L’élevage traditionnel : outils, gestes et surveillance
Le maniement du foudre requiert savoir-faire et vigilance. À Bandol, certaines familles possèdent des foudres centenaires qu’on “réveille” chaque année à la vapeur et à l’eau chaude. Les ouillages (remplissage régulier pour compenser l'évaporation), le soutirage manuel et le contrôle de la température sont des rituels chargés de patience. Le foudre, grâce à son inertie thermique, limite les écarts de température et stabilise mieux le vin qu'une batterie de petites barriques.
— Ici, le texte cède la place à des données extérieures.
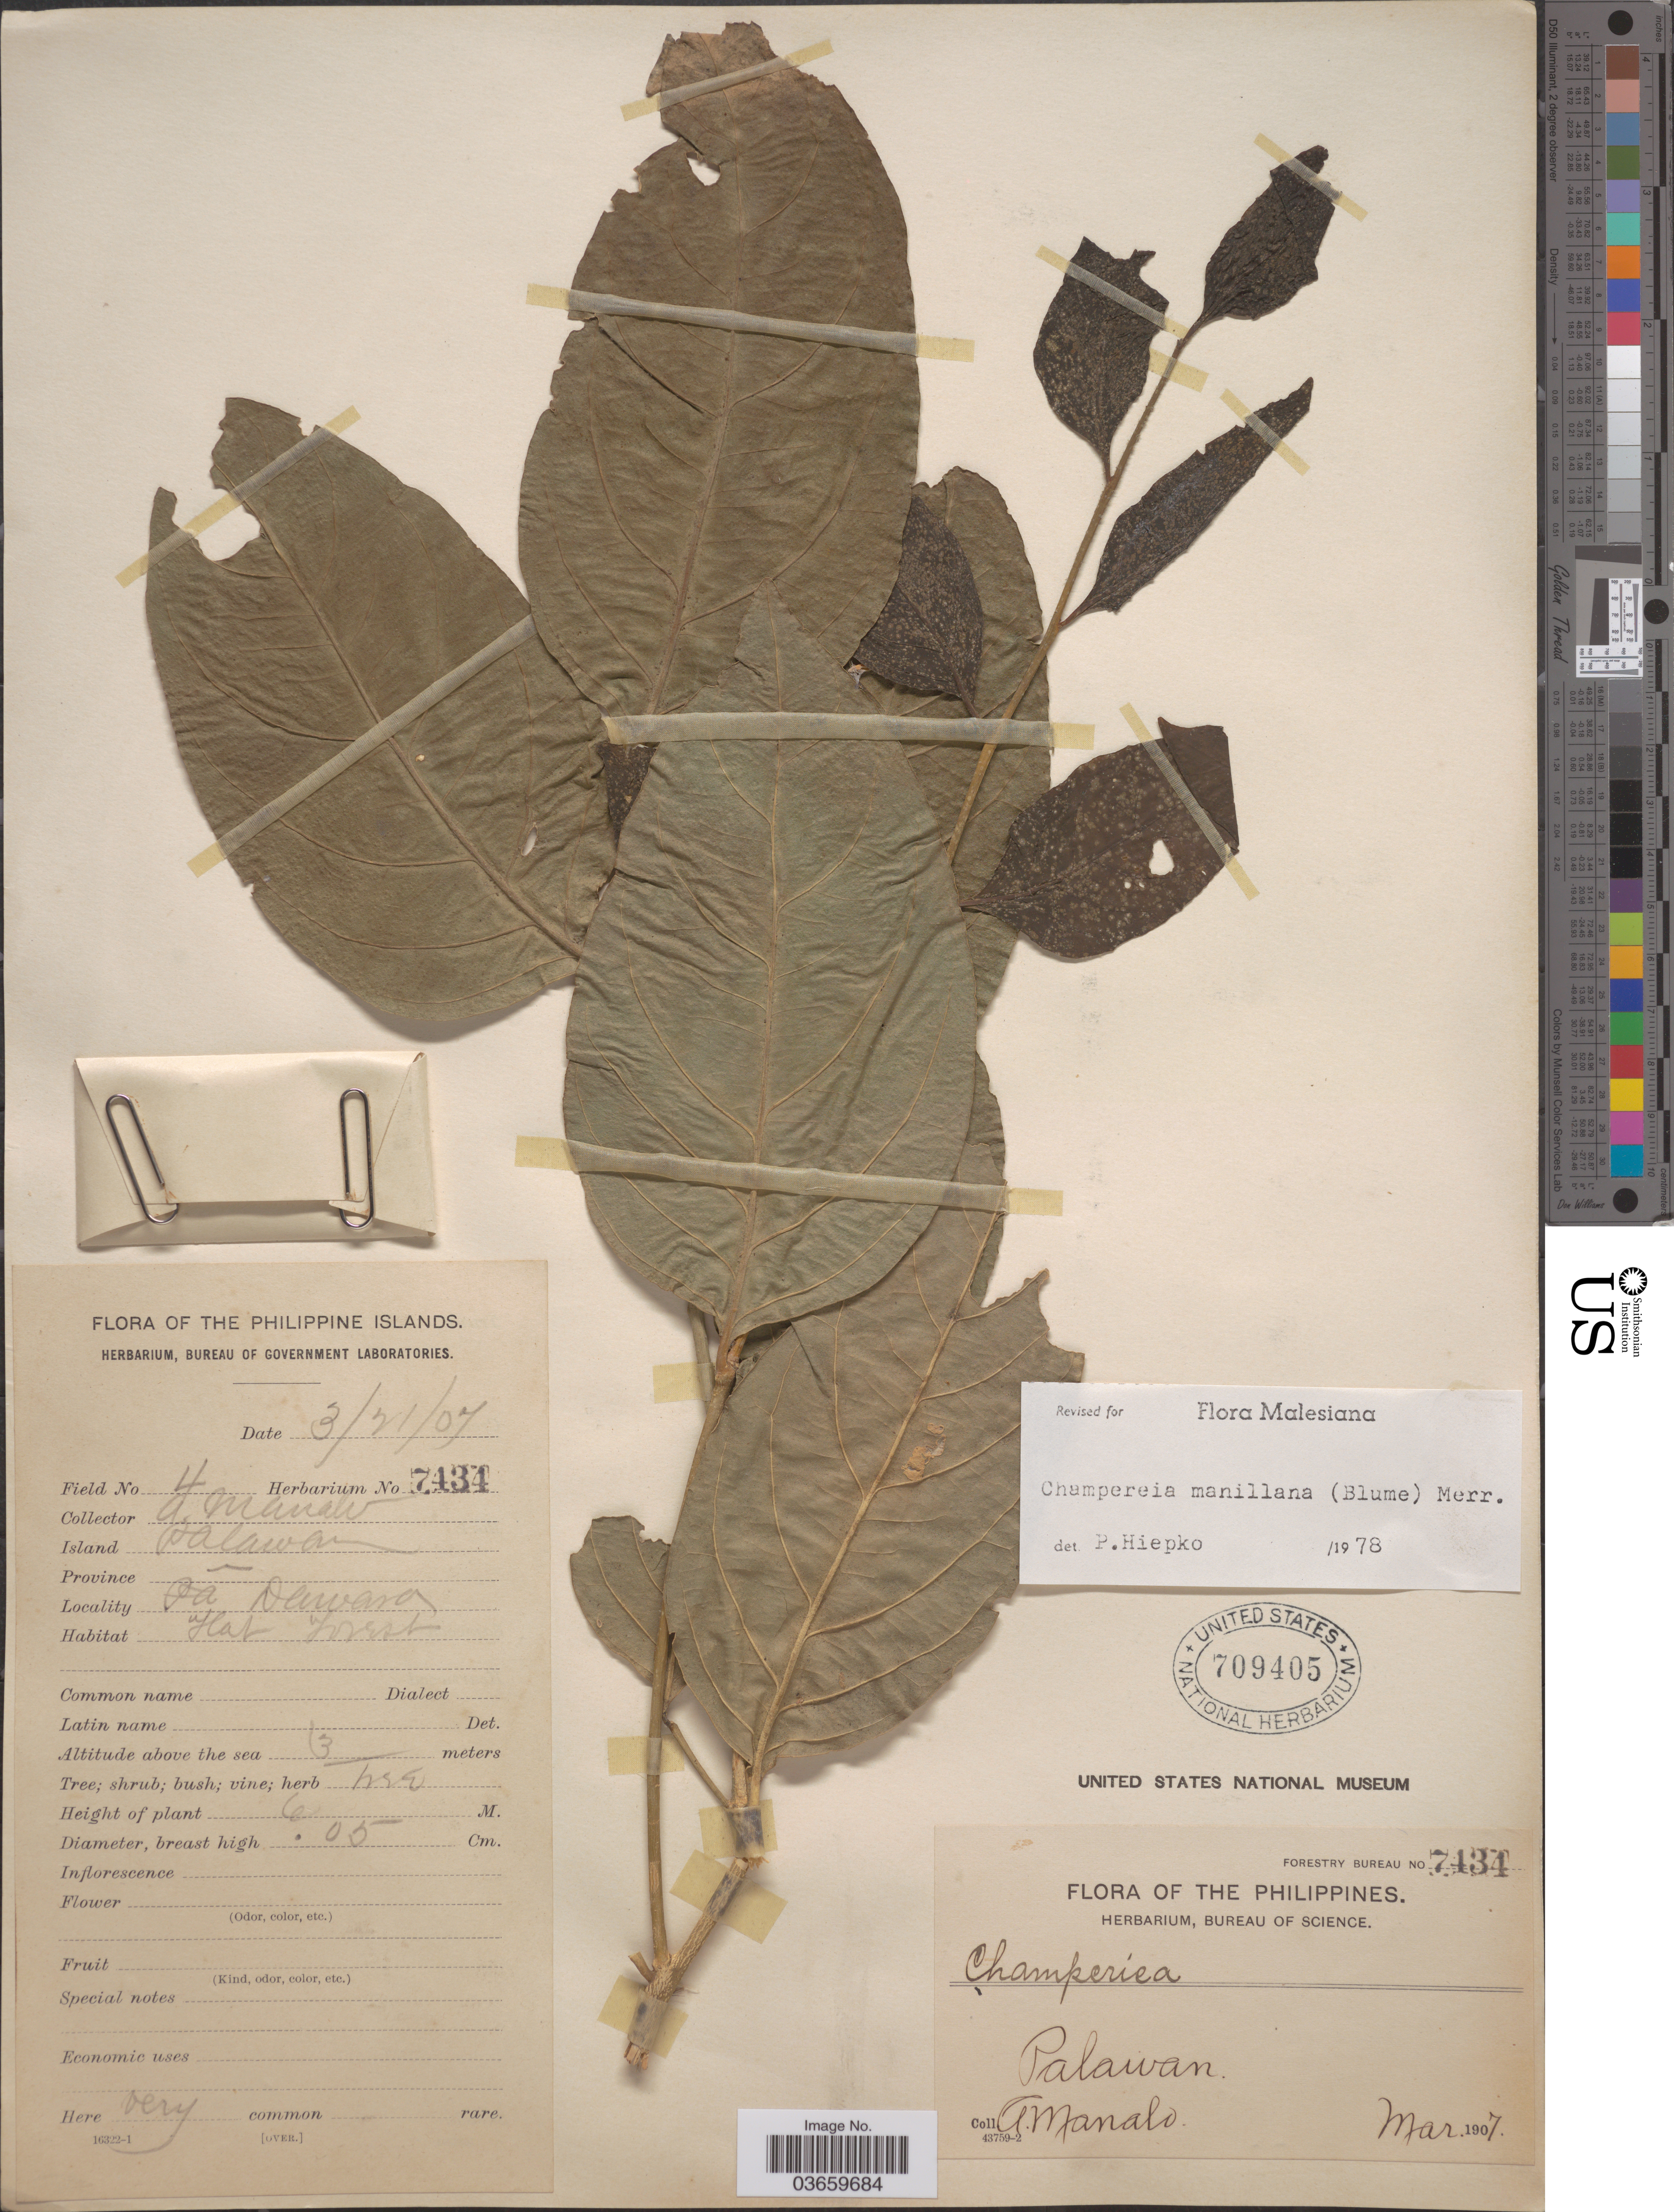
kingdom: Plantae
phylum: Tracheophyta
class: Magnoliopsida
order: Santalales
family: Opiliaceae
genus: Champereia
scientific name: Champereia manillana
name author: (Blume) Merr.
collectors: A. Manalo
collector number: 4/Forestry Bureau 7434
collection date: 1907-03-21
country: Philippines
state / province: Mimaropa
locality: Island Palawan. Pa Dawara Palawan.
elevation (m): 3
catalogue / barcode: US 709405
Petite histoire de foudre : anecdotes vigneronnes
Jean-Marie, maître de chai au Domaine La Bégude, raconte : “Un vieux foudre russe, arrivé après la guerre, a traversé trois générations et n’a jamais craqué; il en impose, il rassure, il ralentit le temps. C’est le contraire du clinquant. Ici, on prie pour que le vin ait autant de longévité que son contenant.”
À Tempier, on conserve un foudre de plus de 60 ans : il a hébergé trois millésimes fétiches (1982, 1990, 2001) et fut témoin silencieux du réveil du mourvèdre au temps des “Bandol nouveaux”.
Un outil d’avenir ?
Un retour de balancier s’opère : face à l’uniformisation des goûts, de plus en plus de jeunes vignerons investissent dans des foudres neufs ou restaurent ceux délaissés par la génération précédente. L'enjeu : valoriser l’authenticité du terroir et préserver la singularité du Bandol mourvèdre.
Statistique marquante : plus de 80% des plus grandes cuvées rouges de Bandol affichent aujourd’hui un élevage majoritaire ou exclusif en foudres, selon le syndicat AOC Bandol (2022).